*** INFORMATION SUPPLIED ***

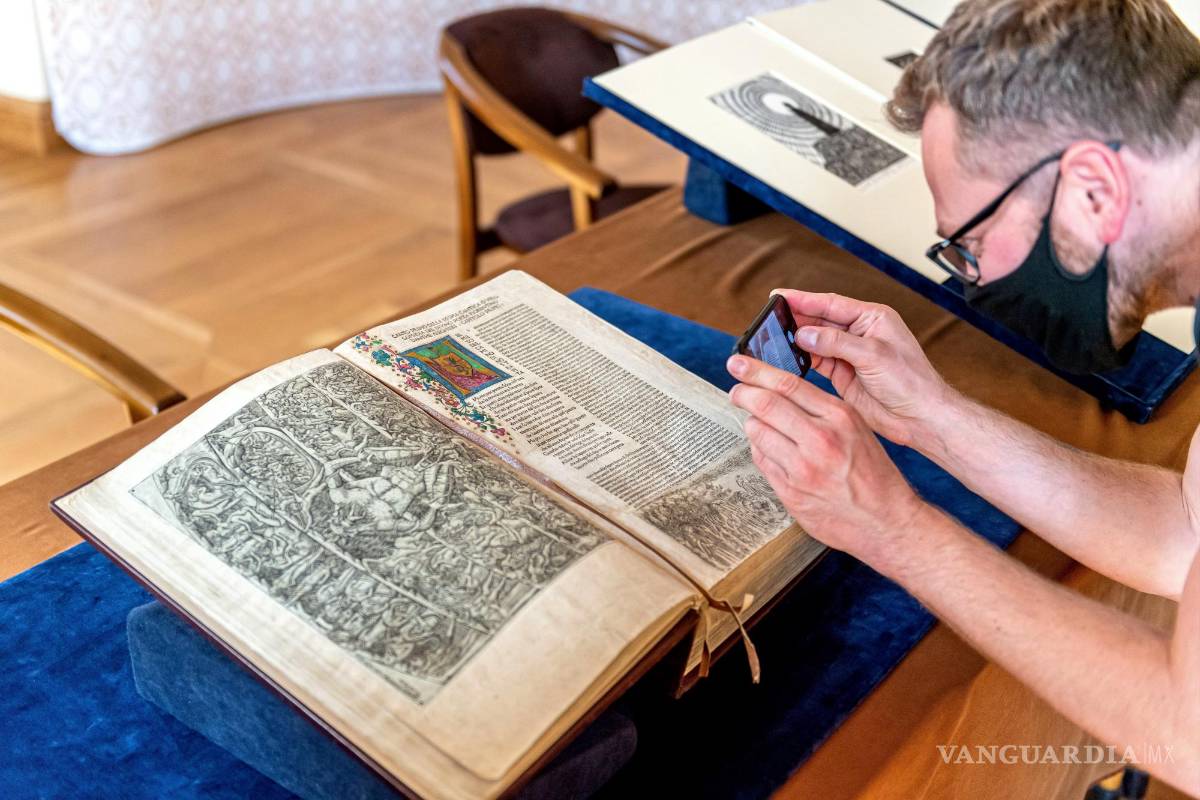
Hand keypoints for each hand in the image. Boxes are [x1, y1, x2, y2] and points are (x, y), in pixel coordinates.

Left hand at [727, 354, 929, 563]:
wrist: (885, 520)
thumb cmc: (873, 473)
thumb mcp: (856, 429)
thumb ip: (821, 409)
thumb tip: (780, 390)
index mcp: (840, 418)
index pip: (788, 385)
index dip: (756, 371)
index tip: (739, 364)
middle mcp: (820, 440)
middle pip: (765, 405)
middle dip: (744, 394)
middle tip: (737, 392)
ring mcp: (803, 469)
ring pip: (757, 433)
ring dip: (752, 424)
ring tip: (759, 424)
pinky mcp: (791, 493)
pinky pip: (761, 461)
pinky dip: (760, 450)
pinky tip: (769, 450)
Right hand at [772, 289, 951, 446]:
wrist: (920, 417)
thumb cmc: (911, 382)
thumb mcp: (874, 355)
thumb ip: (837, 342)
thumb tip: (804, 333)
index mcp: (872, 318)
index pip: (831, 303)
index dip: (804, 299)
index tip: (779, 296)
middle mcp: (859, 333)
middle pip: (820, 320)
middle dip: (795, 319)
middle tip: (769, 318)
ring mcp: (849, 354)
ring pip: (815, 341)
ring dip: (795, 340)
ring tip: (772, 337)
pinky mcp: (843, 374)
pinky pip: (816, 362)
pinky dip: (801, 359)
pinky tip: (786, 357)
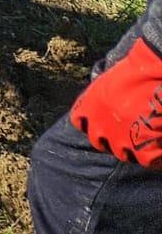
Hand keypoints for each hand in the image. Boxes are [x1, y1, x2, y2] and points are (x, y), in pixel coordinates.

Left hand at [71, 38, 161, 167]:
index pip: (80, 122)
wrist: (154, 75)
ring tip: (146, 138)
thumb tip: (107, 106)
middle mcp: (99, 126)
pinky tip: (159, 147)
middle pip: (99, 141)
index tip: (104, 122)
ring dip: (132, 148)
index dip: (93, 123)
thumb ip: (101, 98)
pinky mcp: (141, 151)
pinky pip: (145, 160)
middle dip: (111, 138)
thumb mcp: (109, 82)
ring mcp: (119, 140)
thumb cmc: (135, 73)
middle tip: (128, 133)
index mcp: (88, 106)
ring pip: (122, 153)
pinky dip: (153, 156)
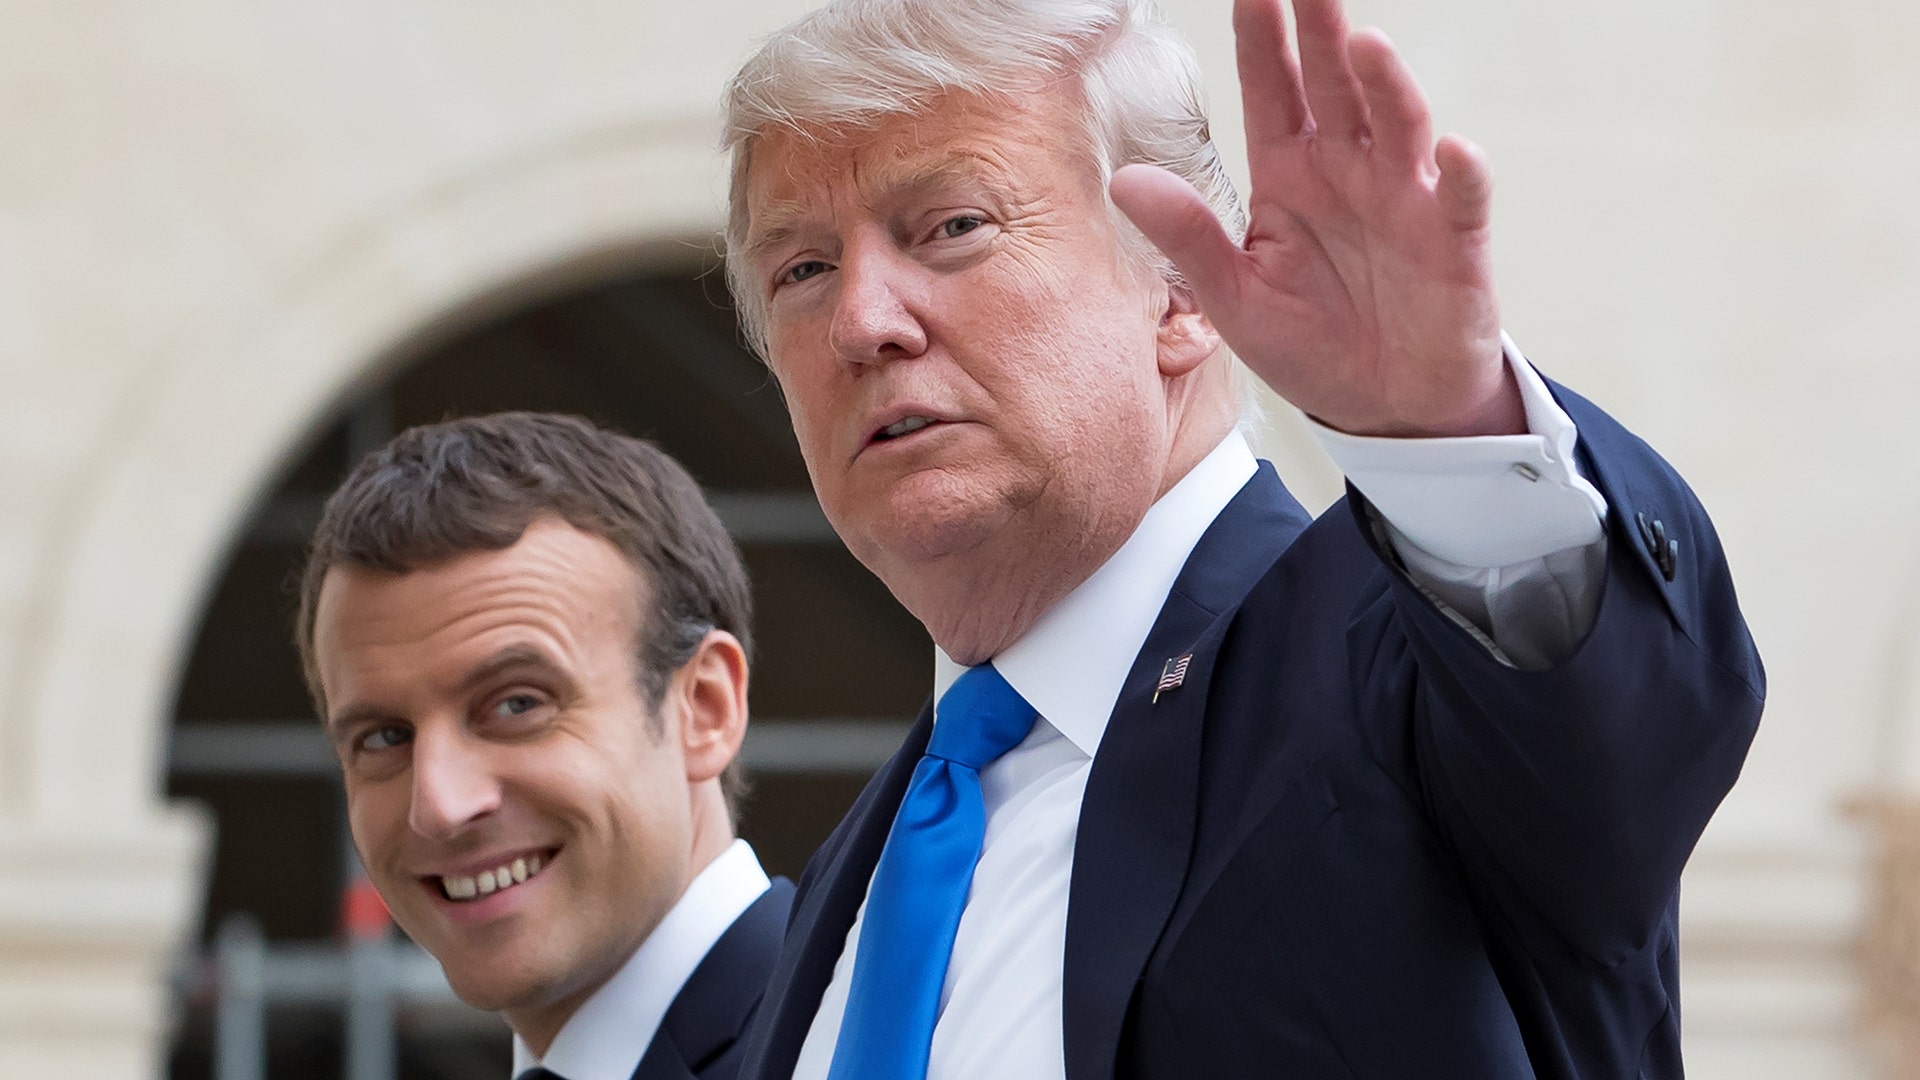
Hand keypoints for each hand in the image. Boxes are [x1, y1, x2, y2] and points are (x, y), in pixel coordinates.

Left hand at [1110, 0, 1523, 437]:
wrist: (1385, 407)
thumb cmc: (1311, 346)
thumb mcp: (1236, 300)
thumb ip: (1189, 239)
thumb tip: (1125, 180)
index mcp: (1289, 177)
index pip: (1271, 92)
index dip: (1260, 40)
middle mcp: (1349, 172)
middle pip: (1335, 87)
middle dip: (1322, 33)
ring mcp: (1406, 199)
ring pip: (1398, 126)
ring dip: (1386, 87)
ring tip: (1366, 46)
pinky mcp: (1455, 242)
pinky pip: (1462, 200)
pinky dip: (1462, 175)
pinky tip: (1453, 151)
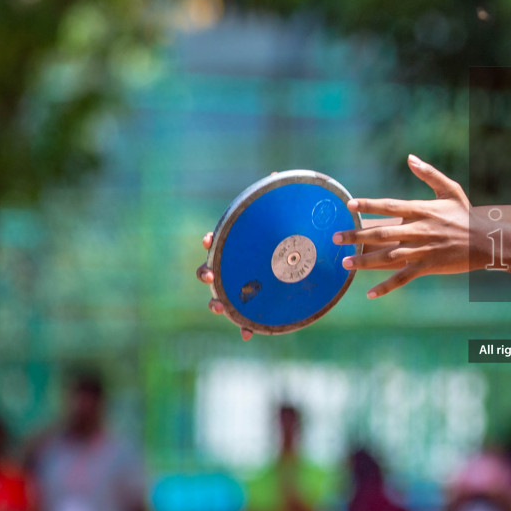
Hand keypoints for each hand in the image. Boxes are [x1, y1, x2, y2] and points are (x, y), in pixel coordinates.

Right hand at [195, 171, 281, 340]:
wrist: (304, 266)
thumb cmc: (289, 240)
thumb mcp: (285, 221)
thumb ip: (277, 198)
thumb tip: (273, 176)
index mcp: (239, 248)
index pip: (217, 242)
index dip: (211, 241)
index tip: (209, 239)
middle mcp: (235, 268)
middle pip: (211, 271)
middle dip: (206, 273)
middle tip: (209, 274)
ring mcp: (243, 289)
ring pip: (221, 298)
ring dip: (217, 303)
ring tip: (219, 306)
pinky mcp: (256, 306)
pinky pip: (246, 320)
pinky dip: (245, 328)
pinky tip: (248, 334)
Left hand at [333, 155, 477, 298]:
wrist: (485, 241)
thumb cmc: (466, 215)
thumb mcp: (450, 190)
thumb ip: (429, 174)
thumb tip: (410, 157)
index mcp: (422, 210)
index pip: (390, 205)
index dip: (369, 204)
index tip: (349, 205)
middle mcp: (419, 230)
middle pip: (381, 233)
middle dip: (356, 236)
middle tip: (335, 237)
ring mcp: (422, 250)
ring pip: (388, 257)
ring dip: (365, 261)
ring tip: (344, 262)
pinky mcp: (428, 266)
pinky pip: (403, 278)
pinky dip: (387, 287)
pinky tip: (370, 294)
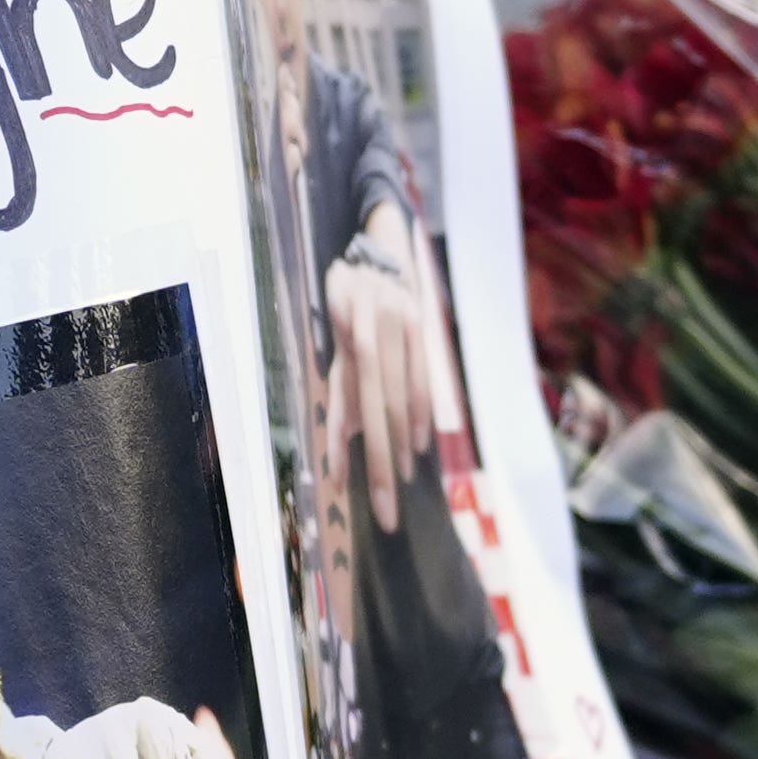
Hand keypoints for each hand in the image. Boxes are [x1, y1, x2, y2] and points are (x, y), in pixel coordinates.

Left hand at [320, 244, 449, 535]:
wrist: (384, 248)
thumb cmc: (350, 297)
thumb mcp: (334, 331)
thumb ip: (340, 382)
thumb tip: (339, 439)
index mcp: (345, 337)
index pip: (345, 403)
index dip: (343, 447)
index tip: (341, 486)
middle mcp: (371, 333)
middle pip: (376, 409)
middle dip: (380, 464)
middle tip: (385, 510)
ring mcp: (401, 330)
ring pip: (402, 399)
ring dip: (400, 446)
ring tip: (400, 482)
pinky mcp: (423, 331)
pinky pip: (422, 382)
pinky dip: (419, 417)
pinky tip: (416, 447)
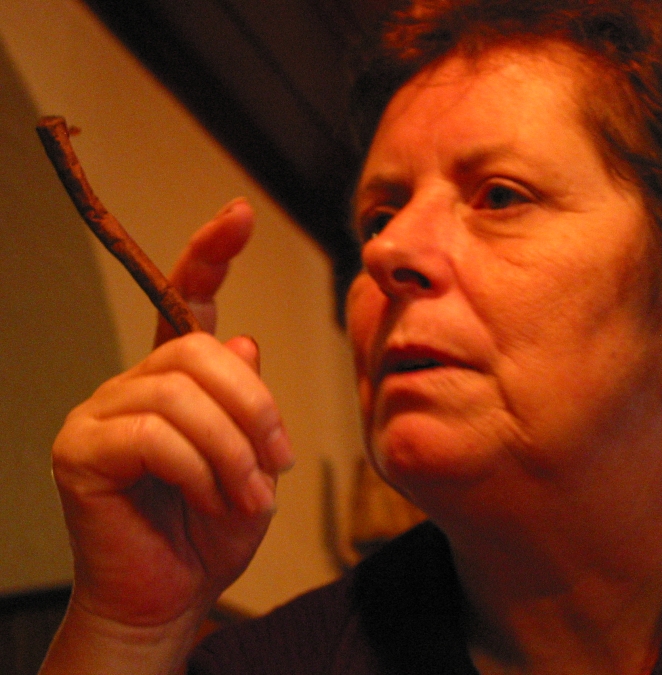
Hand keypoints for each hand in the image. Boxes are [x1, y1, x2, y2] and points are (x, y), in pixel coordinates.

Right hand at [43, 200, 292, 672]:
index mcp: (176, 379)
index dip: (209, 254)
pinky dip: (201, 469)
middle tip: (279, 461)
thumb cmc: (213, 528)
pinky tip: (213, 500)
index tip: (238, 214)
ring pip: (181, 394)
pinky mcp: (81, 450)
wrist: (173, 595)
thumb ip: (246, 401)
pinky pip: (154, 435)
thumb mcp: (254, 460)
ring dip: (233, 449)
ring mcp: (100, 413)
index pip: (184, 301)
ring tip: (250, 495)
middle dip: (254, 406)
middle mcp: (133, 385)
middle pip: (197, 351)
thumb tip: (242, 338)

***

PROBLEM DETAILS: Copy each line above exactly. Images do not belong in the copy.

EXERCISE ANSWER:
Hand keypoints for each hand in the image. Boxes are [x1, y1, x2, y2] and points are (x, y), in pixel coordinates.

Left hand at [727, 354, 929, 563]:
wrist: (885, 520)
thumb cmc: (873, 473)
thumb mcp: (856, 429)
thumb ip: (821, 409)
thumb tip: (780, 390)
index mcp: (840, 418)
index pip: (788, 385)
index dip: (756, 371)
index tip: (739, 364)
middle mcp: (820, 440)
middle pip: (765, 405)
middle dip: (744, 394)
middle tip: (737, 392)
ring mcp: (803, 469)
ring pip: (757, 433)
ring dip: (752, 424)
ring tip: (759, 424)
pinky mcp: (791, 493)
pinky pip: (761, 461)
pinky dip: (760, 450)
pinky tip: (769, 450)
Right hand at [772, 289, 951, 446]:
wrist: (920, 417)
thumb cmc: (911, 382)
thumb mcp: (874, 355)
thumb ip: (837, 342)
thumb tip: (804, 333)
index mcp: (872, 318)
index pip: (831, 303)
index dip: (804, 299)
index tip: (779, 296)
middle mcp: (859, 333)
middle pip: (820, 320)
middle dip: (795, 319)
middle tip: (769, 318)
ring mcp: (849, 354)
ring pip: (815, 341)
ring dip: (795, 340)
ring tip: (772, 337)
pinky mcp: (843, 374)
pinky pip: (816, 362)
pinky dip: (801, 359)
pinky tip: (786, 357)
Hand keypoints for each hand in the image. Boxes are [x1, y1, x2, y2] and points are (x, y), in pixel coordinates.

Left hand at [71, 38, 161, 167]:
index pip: (80, 122)
wrist: (154, 75)
ring tip: (146, 138)
thumb tip: (107, 106)
middle mcp: (99, 126)
pinky tip: (159, 147)
middle pip: (99, 141)
index tip: (104, 122)
ring dip: (132, 148)
index dip: (93, 123)
thumb ip: (101, 98)
pinky mcp: (141, 151)
pinky pip: (145, 160)
middle dip: (111, 138)
thumb mcp: (109, 82)
ring mcp: (119, 140)
thumb cmc: (135, 73)
middle tip: (128, 133)
index mcp: (88, 106)
ring pip: (122, 153)
pinky dip: (153, 156)
Hand keypoints for each hand in the image. Boxes are [x1, y1, x2, y2] and points are (x, y), in pixel coordinates.

Left hand at [1110, 0, 1523, 437]:
wrist: (1385, 407)
thumb cmc: (1311, 346)
thumb mcp: (1236, 300)
thumb ip: (1189, 239)
thumb tip: (1125, 180)
index mcp: (1289, 177)
index pip: (1271, 92)
index dip: (1260, 40)
middle mcp: (1349, 172)
middle pip: (1335, 87)
middle dip: (1322, 33)
ring mcp: (1406, 199)
ring pip: (1398, 126)
ring dip: (1386, 87)
ring tip: (1366, 46)
pinky mcp: (1455, 242)
pinky pip: (1462, 200)
pinky dip: (1462, 175)
pinky tip: (1453, 151)
Hand keypoints for each hand in the image. Boxes are [x1, y1, x2, y2] and points are (x, y), in pixel coordinates.

Right hand at [195, 171, 281, 340]:
wrist: (304, 266)
thumb cmc: (289, 240)
thumb mcp: (285, 221)
thumb ip: (277, 198)
thumb tip: (273, 176)
index mcp: (239, 248)
index pip: (217, 242)
index dip: (211, 241)
index tip: (209, 239)
middle mcp: (235, 268)
middle pip: (211, 271)
middle dip: (206, 273)
middle tip: (209, 274)
ring mcp: (243, 289)
ring pip: (221, 298)
ring dip: (217, 303)
ring tip: (219, 306)
pinky mcp: (256, 306)
pinky pip: (246, 320)
pinky dip: (245, 328)
pinky tip: (248, 334)
Left hand at [333, 155, 477, 298]:
wrist: (485, 241)
thumb cmc: (466, 215)
thumb mcp: (450, 190)
thumb ip: (429, 174)
thumb tip: (410, 157)
index mcp: (422, 210)
index pip: (390, 205)
index dip: (369, 204)
index tip: (349, 205)
middle mcp: (419, 230)
middle pip: (381, 233)
middle dip: (356, 236)
middle tip: (335, 237)
ring mcp: (422, 250)
ring pip: (388, 257)
ring dip: (365, 261)
ring tip: (344, 262)
pinky mcp: (428, 266)
pinky pip: (403, 278)
pinky dip: (387, 287)
pinky tip: (370, 294)
Hand keypoints for each hand in the image. Boxes are [x1, y1, x2, y2] and points are (x, y), in pixel coordinates.

Left hand at [320, 244, 449, 535]:
wrist: (384, 248)
thumb cmc: (350, 297)
thumb mcp: (334, 331)
thumb ip: (340, 382)
thumb tip: (339, 439)
index mcp: (345, 337)
index pip: (345, 403)
index dip: (343, 447)
index tip: (341, 486)
middle mcp: (371, 333)
middle pip: (376, 409)
middle dip: (380, 464)
middle tip: (385, 510)
ring mcp: (401, 330)
ring pip: (402, 399)
ring dip: (400, 446)
ring tip: (400, 482)
pinky mcp: (423, 331)
pinky pip: (422, 382)
pinky dip: (419, 417)
pinky tip: (416, 447)
Hand keypoints for each hand in the image. Boxes are [x1, y1, x2, y2] and points are (x, y), in pixel coordinates.

Right hand at [43, 200, 292, 672]:
index mcp: (176, 379)
index dip: (209, 254)
pinky dip: (201, 469)
middle tip: (279, 461)
thumb cmc: (213, 528)
pinky tip: (213, 500)
index tip: (238, 214)
ring pip: (181, 394)
pinky mcp: (81, 450)
wrist: (173, 595)
thumb ip: (246, 401)
pinky pip: (154, 435)
thumb mcp: (254, 460)
ring dip: (233, 449)
ring mcp: (100, 413)
index pip: (184, 301)
ring tip: (250, 495)
middle dip: (254, 406)
middle mcp: (133, 385)
middle pip: (197, 351)
thumb tip: (242, 338)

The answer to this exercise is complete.